Records from a dataset:
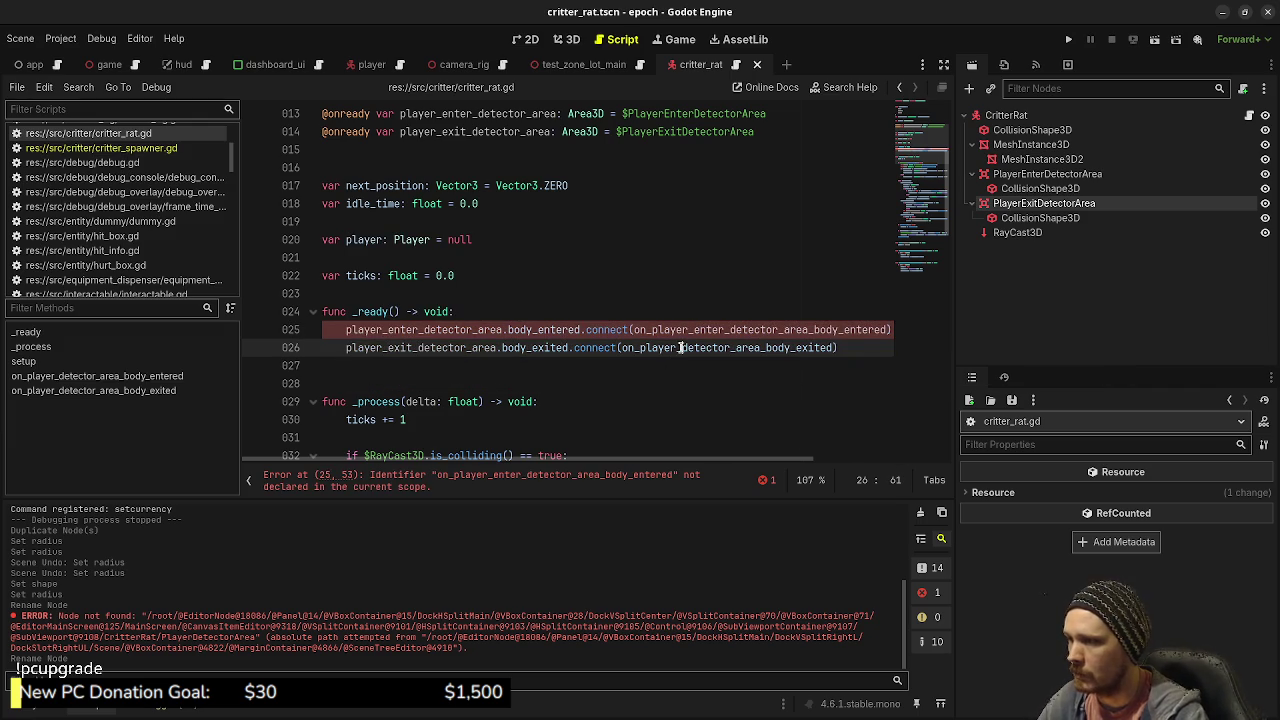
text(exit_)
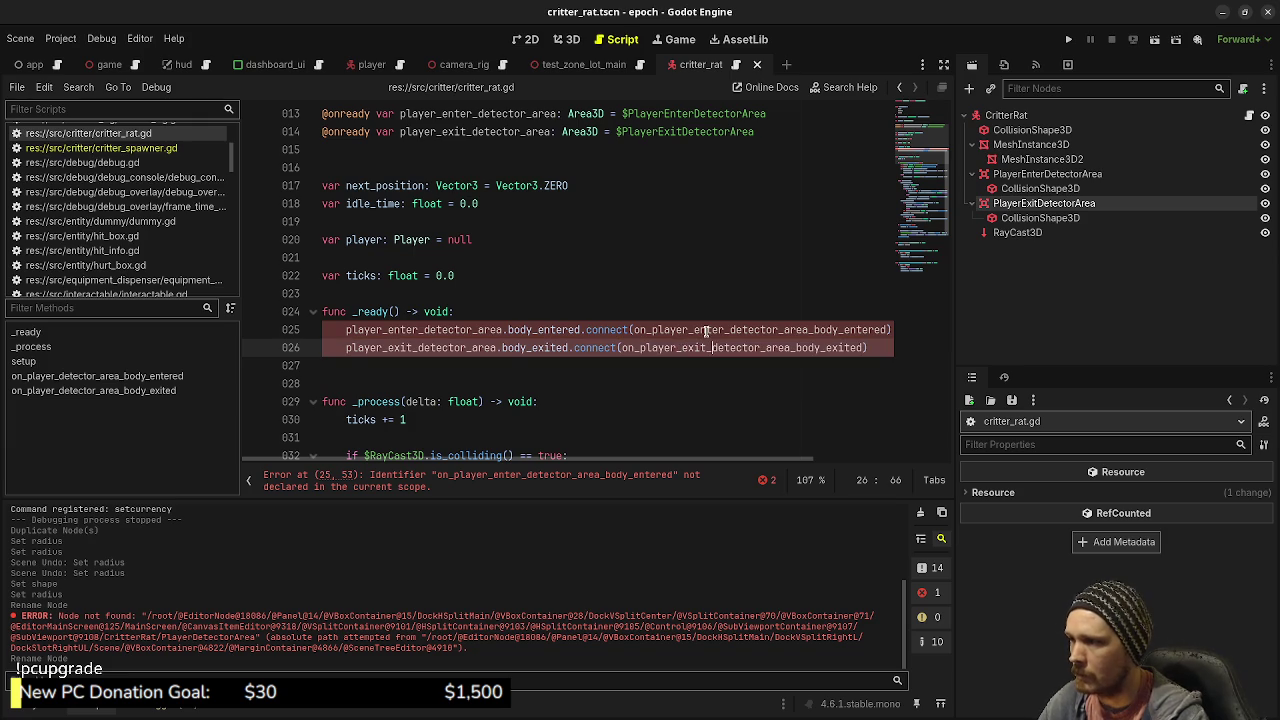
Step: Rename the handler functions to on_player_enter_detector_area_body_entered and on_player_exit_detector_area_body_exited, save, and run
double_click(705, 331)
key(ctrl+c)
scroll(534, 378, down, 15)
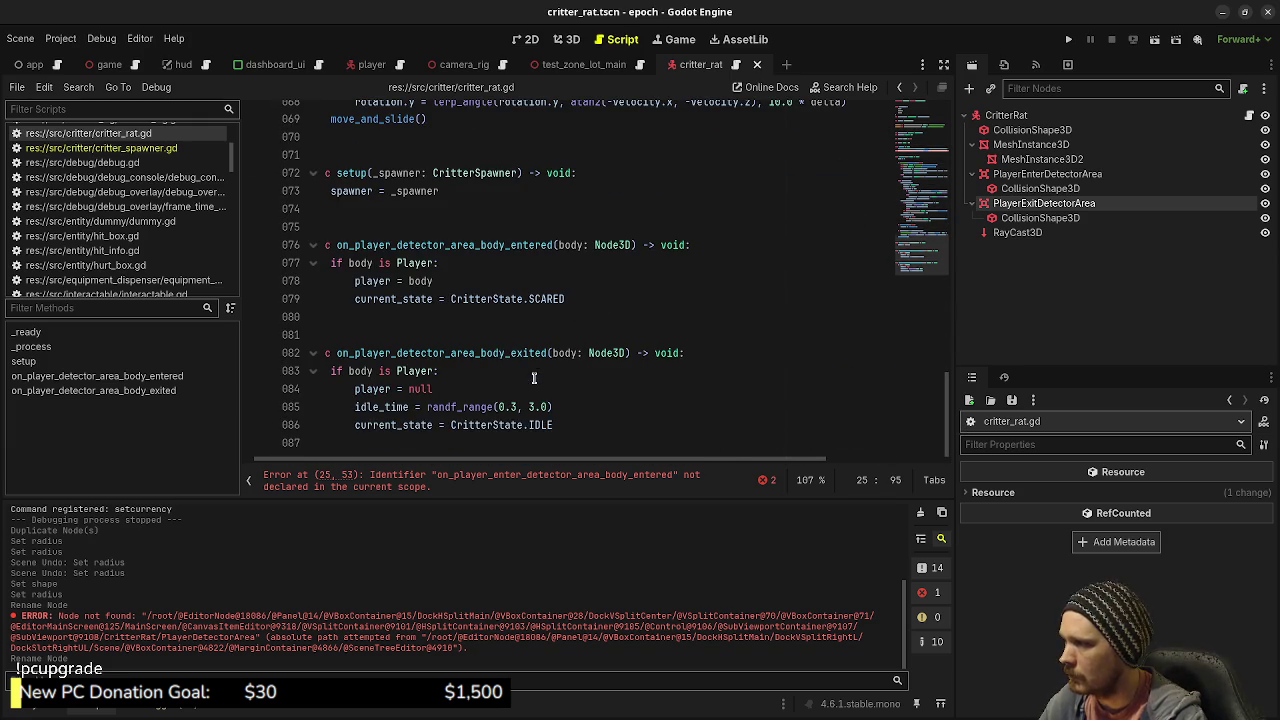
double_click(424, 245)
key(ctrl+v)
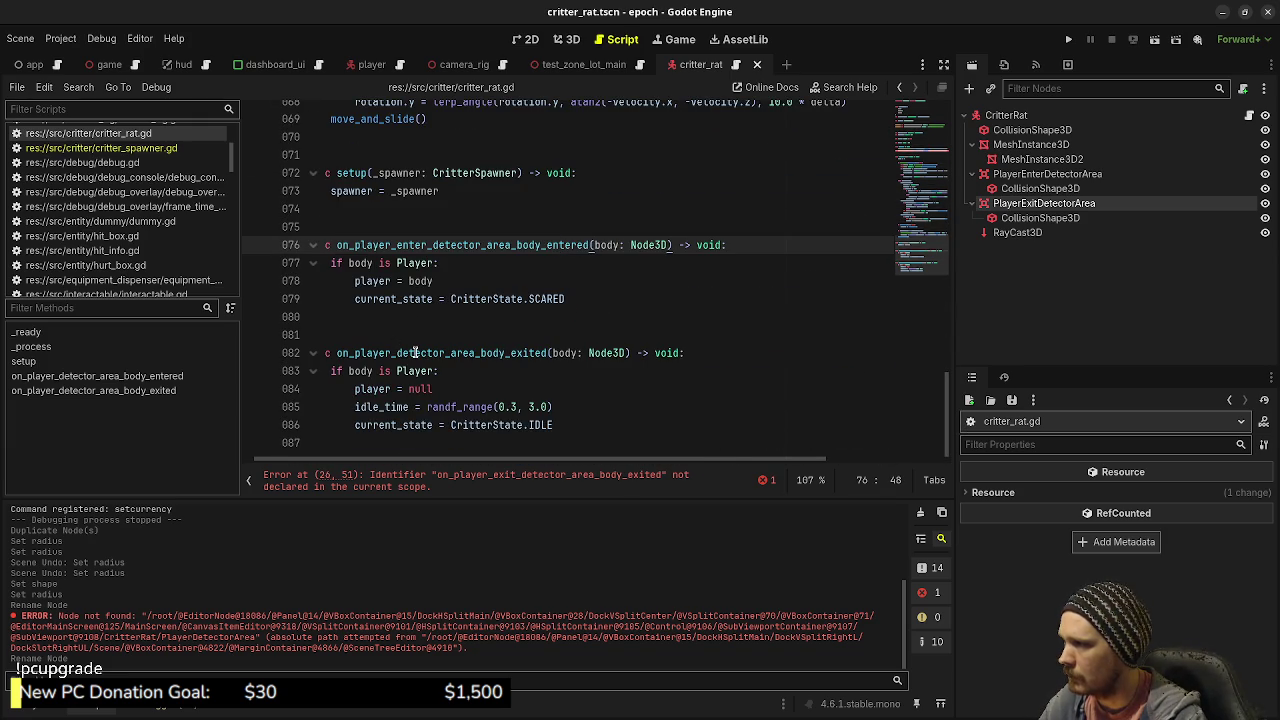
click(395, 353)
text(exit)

_How to complete this task_
Restate the data word for word without pictures.

_Exercise output_
text(exit_)
Step: Rename the handler functions to on_player_enter_detector_area_body_entered and on_player_exit_detector_area_body_exited, save, and run
double_click(705, 331)
key(ctrl+c)
scroll(534, 378, down, 15)
double_click(424, 245)
key(ctrl+v)
click(395, 353)
text(exit)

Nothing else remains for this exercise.